With New York Knicks opening night only a few days away, Kristaps Porzingis asserting himself early only highlights the list of expectations.
On Thursday night, the New York Knicks will kick off the NBA season by traveling to Oklahoma City to face the Thunder. After an offseason filled with controversy, the Knicks enter 2017-18 ready to rebuild around their young superstar Kristaps Porzingis and newest star prospect in Frank Ntilikina.
As the door shuts on the Phil Jackson/Carmelo Anthony era, basketball fans are hungry for the next chapter and with this squad going right up against Melo to start things, here are four expectations for the Oct. 19 opener against Russell Westbrook and company.
1. Kristaps Porzingis Marking His Territory
Carmelo Anthony is gone and the keys to the kingdom belong to KP.
We are all pretty confident that management made the right call taking Porzingis’ side and axing Phil Jackson, but now is the perfect opportunity to reinforce that idea. The Knicks don’t have a very a high ceiling for 2017-18, but all eyes will be on Porzingis and not only whether he can take the next step to superstar status, but if he can hold up over the course of an 82 game season.
What makes it even more poetic is that he gets the opportunity to do it against the most recent face of the franchise in game one.
In his two career opening night games, Porzingis has a relatively pedestrian stat line: 16 points per game, 1.5 blocks per game and six rebounds per game. We all expect Porzingis to be more dynamic scoring and rebounding the ball this year, so posting a nice 20-10 effort would be the perfect way to get things started. Even more impressive would be if Porzingis and co. could spoil opening night for the new look Thunder — a team expected to be serious contenders in the Western Conference.
2. Frank Ntilikina Actually on the Court
Well, we know that New York’s newest point guard Frank Ntilikina is young, athletic and filled with loads of potential. What we don’t know is whether he is going to be bogged down by injuries for the next six months.
Thanks to a knee issue, Ntilikina missed the entire Summer League and has been limited to one preseason game. As as a result, we haven’t had the opportunity to get an extended look at the former French League star.
The good news is that the eighth overall pick is expected to play come Thursday which is a relief to anyone holding their breath about the long-term health of what could be a future star for this franchise.
With the Knicks emphasizing Ntilikina as one of their franchise building blocks going forward, it is imperative that he is on the court as much as possible, developing into the player we all hope he can be.
3. New Team Same Melo
With Phil Jackson and Carmelo Anthony gone, the Knicks were finally able to rid themselves of the outdated triangle offense and a perennial ball stopper. When the ball fell into Melo’s hands, the team became significantly less interesting as we had to stomach watching him chuck almost 30 shots a game with mixed results.

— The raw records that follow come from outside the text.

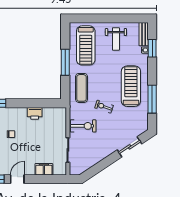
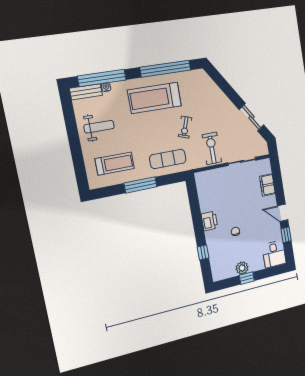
treadmill: (86, 45) -> (115, 164), width x0.73, depth x0.73
window: (152, 48) -> (102, 78), width x2.11
window: (152, 99) -> (166, 69), width x1.46
printer: (35, 113) -> (209, 221), moved
sliding door: (130, 147) -> (252, 117), moved

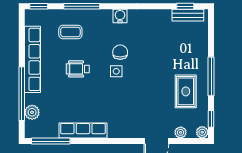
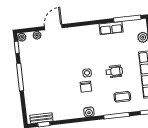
rug: (186, 91) -> (37, 64), removed
row of seats: (83, 130) -> (111, 28), width x0.68

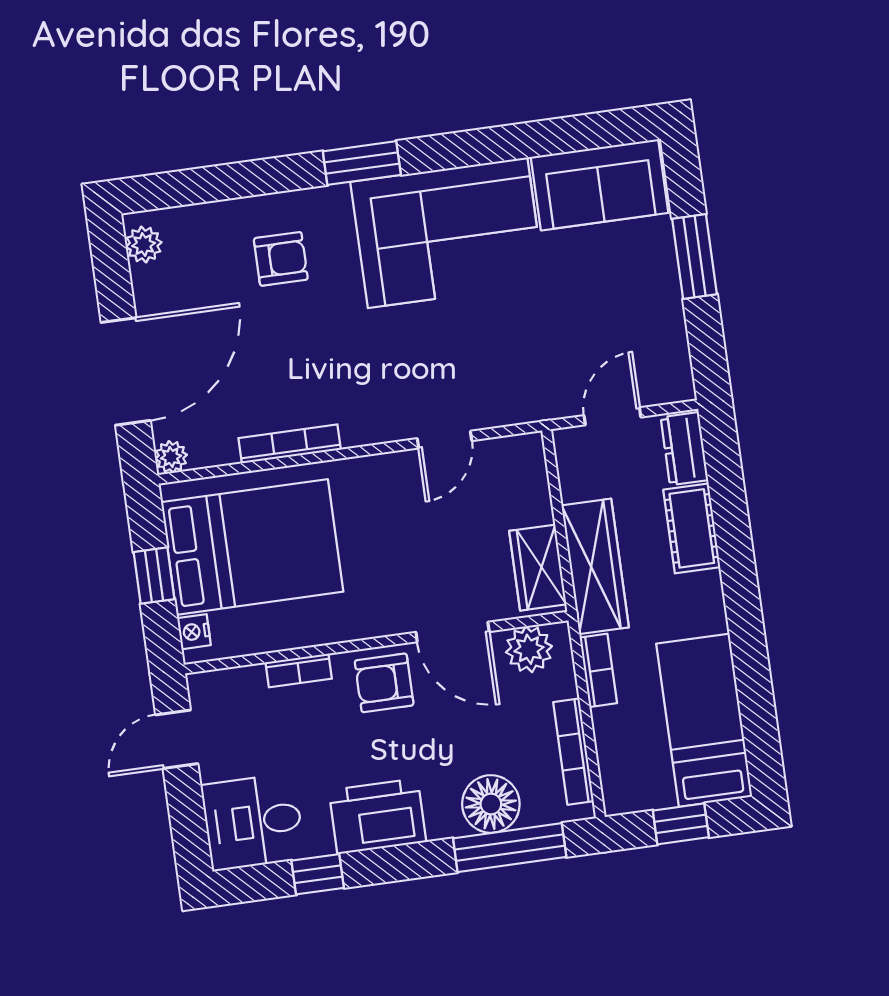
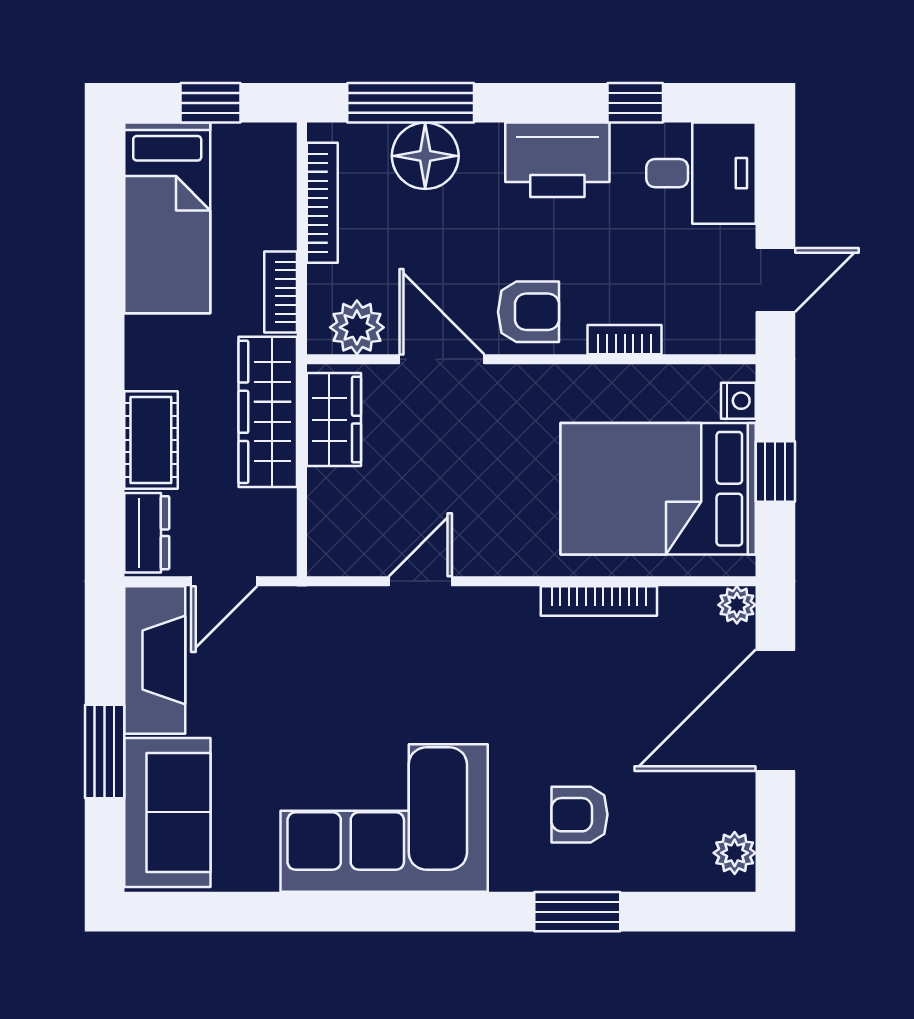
window: (362, 163) -> (577, 912), moved
sofa: (600, 185) -> (167, 812), moved, turned 90
fireplace: (662, 341) -> (155, 660), added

Phil’s departure has given Jeff Hornacek the flexibility to run the offense the way he sees fit. And with Melo out the door as well, he doesn’t have to worry about appeasing a superstar that just isn’t the right cog for this machine either.
However, what would be upsetting would be to see a rejuvenated Melo come out and shoot the lights out with Oklahoma City. The Knicks handled trading Anthony just about as bad as you can imagine, destroying his value in the process, and taking pennies on the dollar in the deal that shipped him away. If he is able to come out and perform at a high level for Oklahoma City, it will almost certainly breed a rise of second-guessers and many of us may start to ponder if we are actually better off without the ten-time All-Star.
The worst case scenario being if he does the following on opening night, which just so happens to be against the Knicks.
4. Some Sort of Offensive Continuity
Ever since the Knicks acquired Carmelo Anthony (this statement is becoming a recurring theme), it has been almost painful to watch them on the offensive end. Carmelo Anthony’s insane usage rates killed any sort of offensive continuity this team ever head and almost always resulted in inefficiency and ultimately gut-wrenching losses.
Porzingis is now the center of this club, but is not even remotely as ball-dominant as Anthony was. With a roster comprised of young players who all have unique skills to bring the table, it would be extremely rewarding and entertaining to see a return to a free-flowing, fast-paced, unselfish offense featuring open shots, off-the-ball movement, and extra passes.
A lack of a superstar-driven lineup may not make for the most competitive team in the league, but it could certainly give a bunch of young guys the opportunity to have fun and share the ball.